Saved data entries
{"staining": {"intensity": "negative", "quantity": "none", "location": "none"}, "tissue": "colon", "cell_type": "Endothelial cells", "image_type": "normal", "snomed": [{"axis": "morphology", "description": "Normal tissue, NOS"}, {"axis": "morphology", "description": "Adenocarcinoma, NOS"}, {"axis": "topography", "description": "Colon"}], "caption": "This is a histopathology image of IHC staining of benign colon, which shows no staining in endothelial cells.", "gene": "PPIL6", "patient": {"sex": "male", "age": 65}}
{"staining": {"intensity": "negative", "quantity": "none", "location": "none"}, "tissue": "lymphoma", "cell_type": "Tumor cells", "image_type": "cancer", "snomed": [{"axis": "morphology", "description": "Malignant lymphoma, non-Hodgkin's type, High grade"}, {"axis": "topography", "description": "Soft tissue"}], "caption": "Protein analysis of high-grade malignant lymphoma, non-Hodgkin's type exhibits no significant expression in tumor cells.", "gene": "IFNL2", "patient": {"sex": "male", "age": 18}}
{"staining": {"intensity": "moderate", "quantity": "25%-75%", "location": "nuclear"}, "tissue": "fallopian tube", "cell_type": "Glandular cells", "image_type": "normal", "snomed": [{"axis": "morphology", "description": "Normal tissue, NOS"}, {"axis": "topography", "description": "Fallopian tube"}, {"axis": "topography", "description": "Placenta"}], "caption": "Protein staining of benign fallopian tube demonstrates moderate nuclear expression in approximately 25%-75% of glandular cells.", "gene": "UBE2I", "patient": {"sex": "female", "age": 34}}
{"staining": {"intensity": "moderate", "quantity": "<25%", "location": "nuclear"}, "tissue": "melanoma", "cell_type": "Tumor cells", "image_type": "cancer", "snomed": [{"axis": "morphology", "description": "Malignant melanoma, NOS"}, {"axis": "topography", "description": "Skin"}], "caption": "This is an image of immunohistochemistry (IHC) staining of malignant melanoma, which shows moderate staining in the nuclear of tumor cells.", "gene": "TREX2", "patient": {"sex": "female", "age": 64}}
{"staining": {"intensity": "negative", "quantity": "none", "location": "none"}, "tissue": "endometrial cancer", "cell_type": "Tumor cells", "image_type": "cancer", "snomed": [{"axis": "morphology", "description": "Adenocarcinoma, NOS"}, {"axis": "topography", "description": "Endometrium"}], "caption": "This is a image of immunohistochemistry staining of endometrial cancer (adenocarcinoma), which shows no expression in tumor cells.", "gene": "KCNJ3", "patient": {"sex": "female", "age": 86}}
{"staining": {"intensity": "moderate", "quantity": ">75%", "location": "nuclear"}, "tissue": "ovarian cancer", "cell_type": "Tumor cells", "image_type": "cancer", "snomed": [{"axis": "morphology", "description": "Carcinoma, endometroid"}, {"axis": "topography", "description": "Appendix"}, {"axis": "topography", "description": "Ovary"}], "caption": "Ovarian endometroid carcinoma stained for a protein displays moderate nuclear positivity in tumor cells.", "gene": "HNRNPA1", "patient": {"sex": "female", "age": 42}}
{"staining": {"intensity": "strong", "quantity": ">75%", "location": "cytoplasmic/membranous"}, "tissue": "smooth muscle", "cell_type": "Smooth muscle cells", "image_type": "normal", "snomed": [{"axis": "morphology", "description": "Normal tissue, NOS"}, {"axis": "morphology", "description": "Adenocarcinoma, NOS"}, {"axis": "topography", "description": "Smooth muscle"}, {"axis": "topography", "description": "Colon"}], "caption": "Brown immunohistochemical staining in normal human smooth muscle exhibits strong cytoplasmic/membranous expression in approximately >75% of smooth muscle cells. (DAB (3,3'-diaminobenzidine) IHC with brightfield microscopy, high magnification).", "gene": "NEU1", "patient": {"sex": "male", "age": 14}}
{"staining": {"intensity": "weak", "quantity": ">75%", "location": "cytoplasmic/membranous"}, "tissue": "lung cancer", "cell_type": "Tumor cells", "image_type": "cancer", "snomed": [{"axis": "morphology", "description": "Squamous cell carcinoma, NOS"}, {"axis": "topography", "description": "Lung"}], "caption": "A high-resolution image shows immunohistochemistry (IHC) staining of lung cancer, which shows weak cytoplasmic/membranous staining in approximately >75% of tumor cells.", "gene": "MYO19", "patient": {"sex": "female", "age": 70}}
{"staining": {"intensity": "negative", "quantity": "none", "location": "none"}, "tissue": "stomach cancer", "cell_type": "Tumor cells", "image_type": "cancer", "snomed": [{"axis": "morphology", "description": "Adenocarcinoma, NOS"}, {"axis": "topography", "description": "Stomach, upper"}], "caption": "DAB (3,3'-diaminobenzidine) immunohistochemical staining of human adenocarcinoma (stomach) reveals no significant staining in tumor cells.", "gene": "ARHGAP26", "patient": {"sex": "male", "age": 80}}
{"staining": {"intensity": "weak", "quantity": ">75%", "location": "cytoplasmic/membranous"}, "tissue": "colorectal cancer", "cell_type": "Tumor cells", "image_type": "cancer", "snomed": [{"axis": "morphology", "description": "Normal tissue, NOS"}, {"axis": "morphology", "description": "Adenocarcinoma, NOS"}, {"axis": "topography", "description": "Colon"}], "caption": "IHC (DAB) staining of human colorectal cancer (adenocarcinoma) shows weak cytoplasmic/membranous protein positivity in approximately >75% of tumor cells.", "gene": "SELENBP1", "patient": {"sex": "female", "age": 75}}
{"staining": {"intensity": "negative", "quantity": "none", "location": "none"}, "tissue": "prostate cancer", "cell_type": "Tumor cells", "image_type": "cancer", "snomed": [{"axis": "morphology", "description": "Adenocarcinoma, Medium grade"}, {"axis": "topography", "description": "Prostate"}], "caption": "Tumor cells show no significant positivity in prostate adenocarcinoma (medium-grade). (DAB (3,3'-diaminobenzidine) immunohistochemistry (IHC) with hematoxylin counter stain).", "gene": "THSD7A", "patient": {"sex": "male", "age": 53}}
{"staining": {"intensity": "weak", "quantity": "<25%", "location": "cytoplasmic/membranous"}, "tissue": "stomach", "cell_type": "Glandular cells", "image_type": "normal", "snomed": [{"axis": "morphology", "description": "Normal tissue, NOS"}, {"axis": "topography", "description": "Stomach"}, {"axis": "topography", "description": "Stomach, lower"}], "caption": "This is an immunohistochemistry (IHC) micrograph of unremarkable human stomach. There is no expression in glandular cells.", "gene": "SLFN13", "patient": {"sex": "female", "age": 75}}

PROBLEM
Retype, without changes, the lines from the line holding "cells show no" to the end of the data, both ends included.

ANSWER BOX
{"staining": {"intensity": "negative", "quantity": "none", "location": "none"}, "tissue": "prostate cancer", "cell_type": "Tumor cells", "image_type": "cancer", "snomed": [{"axis": "morphology", "description": "Adenocarcinoma, Medium grade"}, {"axis": "topography", "description": "Prostate"}], "caption": "Tumor cells show no significant positivity in prostate adenocarcinoma (medium-grade). (DAB (3,3'-diaminobenzidine) immunohistochemistry (IHC) with hematoxylin counter stain).", "gene": "THSD7A", "patient": {"sex": "male", "age": 53}}
{"staining": {"intensity": "weak", "quantity": "<25%", "location": "cytoplasmic/membranous"}, "tissue": "stomach", "cell_type": "Glandular cells", "image_type": "normal", "snomed": [{"axis": "morphology", "description": "Normal tissue, NOS"}, {"axis": "topography", "description": "Stomach"}, {"axis": "topography", "description": "Stomach, lower"}], "caption": "This is an immunohistochemistry (IHC) micrograph of unremarkable human stomach. There is no expression in glandular cells.", "gene": "SLFN13", "patient": {"sex": "female", "age": 75}}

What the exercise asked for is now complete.